Lab Canada
News

McGill researchers find new ways to manufacture nanotubes of controlled geometry, stiffness and porosities


Montreal, QC – McGill researchers have succeeded in finding a new way to manufacture nanotubes, one of the important building blocks of the nanotechnology of the future.

A team of researchers, led by Prof Hanadi Sleiman in collaboration with Prof Gonzalo Cosa, both of McGill University’s department of chemistry, can now tailor different geometries, rigidities and porosities into these nanotubes through the clever introduction of non-DNA molecules. This work is reported in the April 13 edition of the journal Nature Nanotechnology.

Nanotubes are infinitesimally small, measuring six or seven nanometers across. One of the important features of these tubes is their extreme length, at about 20,000 nanometres. While they are tiny, they offer an incredibly versatile potential to solve a number of key problems facing nanotechnology researchers. This includes the design of drug delivery vehicles, the manufacture of electronic nanowires, medical implants and scaffolds for solar energy conversion among others.

“It looks like our fabrication is in place,” said Dr Sleiman. “We are now looking at potential applications of these materials in drug delivery. It’s too early to tell for sure, but this is certainly something worth exploring. DNA is an incredible scaffold for making nanotubes.”
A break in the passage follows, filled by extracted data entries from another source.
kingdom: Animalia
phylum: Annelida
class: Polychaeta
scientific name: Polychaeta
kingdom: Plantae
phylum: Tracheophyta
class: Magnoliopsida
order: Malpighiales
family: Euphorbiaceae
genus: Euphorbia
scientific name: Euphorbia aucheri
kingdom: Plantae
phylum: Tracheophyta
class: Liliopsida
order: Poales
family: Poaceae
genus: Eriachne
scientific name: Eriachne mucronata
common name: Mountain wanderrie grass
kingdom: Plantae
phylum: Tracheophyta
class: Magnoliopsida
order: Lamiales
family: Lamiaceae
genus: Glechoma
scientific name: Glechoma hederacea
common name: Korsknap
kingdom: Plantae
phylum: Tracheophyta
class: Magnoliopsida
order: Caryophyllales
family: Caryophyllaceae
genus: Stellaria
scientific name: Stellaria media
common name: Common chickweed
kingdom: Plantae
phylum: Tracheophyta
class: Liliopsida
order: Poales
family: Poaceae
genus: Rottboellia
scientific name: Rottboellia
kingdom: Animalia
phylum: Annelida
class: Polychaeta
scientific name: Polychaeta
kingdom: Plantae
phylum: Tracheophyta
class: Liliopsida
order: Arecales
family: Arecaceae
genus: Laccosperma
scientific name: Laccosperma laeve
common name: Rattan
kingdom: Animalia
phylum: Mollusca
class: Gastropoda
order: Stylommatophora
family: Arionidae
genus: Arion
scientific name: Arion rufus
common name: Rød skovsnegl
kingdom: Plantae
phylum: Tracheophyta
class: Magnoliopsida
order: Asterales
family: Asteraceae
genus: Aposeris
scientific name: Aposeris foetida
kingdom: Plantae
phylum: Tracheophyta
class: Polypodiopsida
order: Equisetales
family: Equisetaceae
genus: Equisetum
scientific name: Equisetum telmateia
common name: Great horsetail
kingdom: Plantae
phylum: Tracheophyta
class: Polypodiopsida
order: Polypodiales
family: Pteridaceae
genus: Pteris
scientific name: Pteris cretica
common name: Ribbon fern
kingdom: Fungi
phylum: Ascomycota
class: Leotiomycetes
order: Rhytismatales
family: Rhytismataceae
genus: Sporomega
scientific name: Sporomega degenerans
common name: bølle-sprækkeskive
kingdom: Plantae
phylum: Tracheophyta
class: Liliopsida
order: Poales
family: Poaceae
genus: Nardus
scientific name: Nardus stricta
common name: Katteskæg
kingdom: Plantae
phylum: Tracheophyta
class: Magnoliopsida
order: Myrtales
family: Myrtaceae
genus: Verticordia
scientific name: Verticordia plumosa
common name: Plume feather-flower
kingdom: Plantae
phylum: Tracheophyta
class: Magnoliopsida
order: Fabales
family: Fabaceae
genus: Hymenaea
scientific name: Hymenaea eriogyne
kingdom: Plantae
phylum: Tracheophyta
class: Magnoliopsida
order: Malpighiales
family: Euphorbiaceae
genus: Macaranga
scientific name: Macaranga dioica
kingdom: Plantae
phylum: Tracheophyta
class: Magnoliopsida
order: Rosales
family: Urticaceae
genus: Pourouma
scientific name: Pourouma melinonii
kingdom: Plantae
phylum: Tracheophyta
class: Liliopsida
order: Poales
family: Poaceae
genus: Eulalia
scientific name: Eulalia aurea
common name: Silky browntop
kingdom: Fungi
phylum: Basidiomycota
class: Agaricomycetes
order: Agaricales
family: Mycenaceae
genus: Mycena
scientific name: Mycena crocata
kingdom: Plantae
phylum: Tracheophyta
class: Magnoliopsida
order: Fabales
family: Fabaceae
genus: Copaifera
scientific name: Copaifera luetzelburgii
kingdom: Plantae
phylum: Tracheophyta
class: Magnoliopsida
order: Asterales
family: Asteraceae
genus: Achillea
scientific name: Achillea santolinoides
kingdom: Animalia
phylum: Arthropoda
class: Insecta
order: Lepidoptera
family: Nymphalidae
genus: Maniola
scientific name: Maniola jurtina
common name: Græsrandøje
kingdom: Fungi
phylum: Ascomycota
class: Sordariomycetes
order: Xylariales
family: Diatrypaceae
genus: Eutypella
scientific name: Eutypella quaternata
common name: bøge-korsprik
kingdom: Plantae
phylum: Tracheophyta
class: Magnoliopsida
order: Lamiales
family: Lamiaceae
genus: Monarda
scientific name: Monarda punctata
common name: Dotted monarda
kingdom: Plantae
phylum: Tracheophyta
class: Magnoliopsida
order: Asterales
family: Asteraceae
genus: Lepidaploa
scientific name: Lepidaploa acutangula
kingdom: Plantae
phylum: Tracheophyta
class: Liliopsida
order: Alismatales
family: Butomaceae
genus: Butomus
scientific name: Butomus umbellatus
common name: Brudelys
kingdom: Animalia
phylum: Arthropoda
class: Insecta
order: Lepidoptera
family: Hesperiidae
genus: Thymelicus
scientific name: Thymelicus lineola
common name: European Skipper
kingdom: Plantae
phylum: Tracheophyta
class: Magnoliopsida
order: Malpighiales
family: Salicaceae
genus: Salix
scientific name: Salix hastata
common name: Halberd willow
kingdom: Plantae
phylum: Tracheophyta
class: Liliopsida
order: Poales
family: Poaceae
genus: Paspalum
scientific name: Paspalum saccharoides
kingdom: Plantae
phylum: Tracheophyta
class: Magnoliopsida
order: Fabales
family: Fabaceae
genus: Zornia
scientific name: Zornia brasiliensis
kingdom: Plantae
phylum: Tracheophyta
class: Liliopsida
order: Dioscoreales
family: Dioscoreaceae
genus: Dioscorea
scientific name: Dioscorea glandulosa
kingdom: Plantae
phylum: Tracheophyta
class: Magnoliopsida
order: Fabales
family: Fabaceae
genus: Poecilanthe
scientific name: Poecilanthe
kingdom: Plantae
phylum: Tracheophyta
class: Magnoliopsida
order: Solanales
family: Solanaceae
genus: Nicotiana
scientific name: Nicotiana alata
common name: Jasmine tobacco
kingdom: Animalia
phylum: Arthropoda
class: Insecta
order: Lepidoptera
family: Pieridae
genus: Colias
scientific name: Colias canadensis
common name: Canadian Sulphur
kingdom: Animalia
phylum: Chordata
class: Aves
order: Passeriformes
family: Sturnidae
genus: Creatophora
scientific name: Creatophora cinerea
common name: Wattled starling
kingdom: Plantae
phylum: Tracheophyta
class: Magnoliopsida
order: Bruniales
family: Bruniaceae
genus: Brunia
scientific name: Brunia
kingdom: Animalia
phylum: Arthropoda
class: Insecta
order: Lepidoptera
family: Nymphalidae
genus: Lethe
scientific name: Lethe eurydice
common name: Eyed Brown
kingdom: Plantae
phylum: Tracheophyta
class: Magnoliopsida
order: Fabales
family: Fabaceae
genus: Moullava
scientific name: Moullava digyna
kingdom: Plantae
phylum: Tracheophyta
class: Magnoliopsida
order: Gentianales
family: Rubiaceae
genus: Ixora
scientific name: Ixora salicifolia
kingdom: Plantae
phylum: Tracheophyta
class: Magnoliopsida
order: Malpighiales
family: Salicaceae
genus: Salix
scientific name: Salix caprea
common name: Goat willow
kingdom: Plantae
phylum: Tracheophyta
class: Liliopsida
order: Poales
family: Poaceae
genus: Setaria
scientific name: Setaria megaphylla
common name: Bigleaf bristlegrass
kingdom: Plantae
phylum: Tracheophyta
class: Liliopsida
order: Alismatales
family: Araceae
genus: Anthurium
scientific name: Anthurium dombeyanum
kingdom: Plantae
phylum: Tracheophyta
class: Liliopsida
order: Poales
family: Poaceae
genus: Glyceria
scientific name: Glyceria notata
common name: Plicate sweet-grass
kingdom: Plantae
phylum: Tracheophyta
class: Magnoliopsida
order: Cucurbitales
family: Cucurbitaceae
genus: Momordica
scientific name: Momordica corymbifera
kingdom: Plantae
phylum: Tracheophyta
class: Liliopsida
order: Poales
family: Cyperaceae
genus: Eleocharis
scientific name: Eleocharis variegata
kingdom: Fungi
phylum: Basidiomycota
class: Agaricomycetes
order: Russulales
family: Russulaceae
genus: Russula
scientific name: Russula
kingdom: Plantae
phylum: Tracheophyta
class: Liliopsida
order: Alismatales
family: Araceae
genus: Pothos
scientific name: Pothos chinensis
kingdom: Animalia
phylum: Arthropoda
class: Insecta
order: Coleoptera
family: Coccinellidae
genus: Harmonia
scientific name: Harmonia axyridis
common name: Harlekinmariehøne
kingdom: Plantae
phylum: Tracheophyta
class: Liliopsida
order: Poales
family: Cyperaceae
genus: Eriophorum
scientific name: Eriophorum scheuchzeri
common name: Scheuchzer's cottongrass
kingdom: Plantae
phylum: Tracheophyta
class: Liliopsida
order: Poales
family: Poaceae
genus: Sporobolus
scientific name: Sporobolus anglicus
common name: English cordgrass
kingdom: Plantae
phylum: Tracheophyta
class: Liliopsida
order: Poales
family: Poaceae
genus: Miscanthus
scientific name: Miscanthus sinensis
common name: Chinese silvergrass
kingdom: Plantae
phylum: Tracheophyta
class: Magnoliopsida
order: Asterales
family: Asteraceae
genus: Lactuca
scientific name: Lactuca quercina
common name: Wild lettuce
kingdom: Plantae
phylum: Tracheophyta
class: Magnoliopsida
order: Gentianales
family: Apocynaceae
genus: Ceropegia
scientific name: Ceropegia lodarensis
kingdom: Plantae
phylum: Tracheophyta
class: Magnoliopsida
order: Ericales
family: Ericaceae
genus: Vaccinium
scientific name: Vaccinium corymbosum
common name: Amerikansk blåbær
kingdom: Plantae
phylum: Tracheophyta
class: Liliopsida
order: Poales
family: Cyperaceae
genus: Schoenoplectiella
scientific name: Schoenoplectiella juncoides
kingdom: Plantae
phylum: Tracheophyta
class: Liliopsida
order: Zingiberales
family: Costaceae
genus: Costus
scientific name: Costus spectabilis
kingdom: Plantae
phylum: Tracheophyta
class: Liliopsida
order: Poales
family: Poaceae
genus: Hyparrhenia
In this case, DNA strands are programmed to assemble into complex one- two- and three-dimensional structures. By incorporating synthetic molecules into such strands of DNA, the Sleiman group provided nature’s workhorse with further specific dialed-in structural and functional properties.

Using this method, Faisal Aldaye, Peggy Lo, Pierre Karam and Chris McLaughlin in the Sleiman and Cosa laboratories have demonstrated the first examples of DNA nanotubes with deliberately controlled geometry. Remarkable triangular and square-shaped tubes spontaneously form using these new techniques.

These nanotubes offer great potential, for example, for the construction of metal nanowires of different geometries. The DNA tube can be used as a mold into which metals are grown, creating microscopically thin wires that may have a wide variety of applications.

The team has also shown how these nanotubes can be created in an ‘open’, single-stranded form and ‘closed’ double-stranded form. These forms will be especially interesting for the encapsulation and selective release of drugs near the site of diseased cells.

The research was made possible with support from NSERC, the Canadian Institute for Advanced Research, and the Center for Self-Assembled Chemical Structures.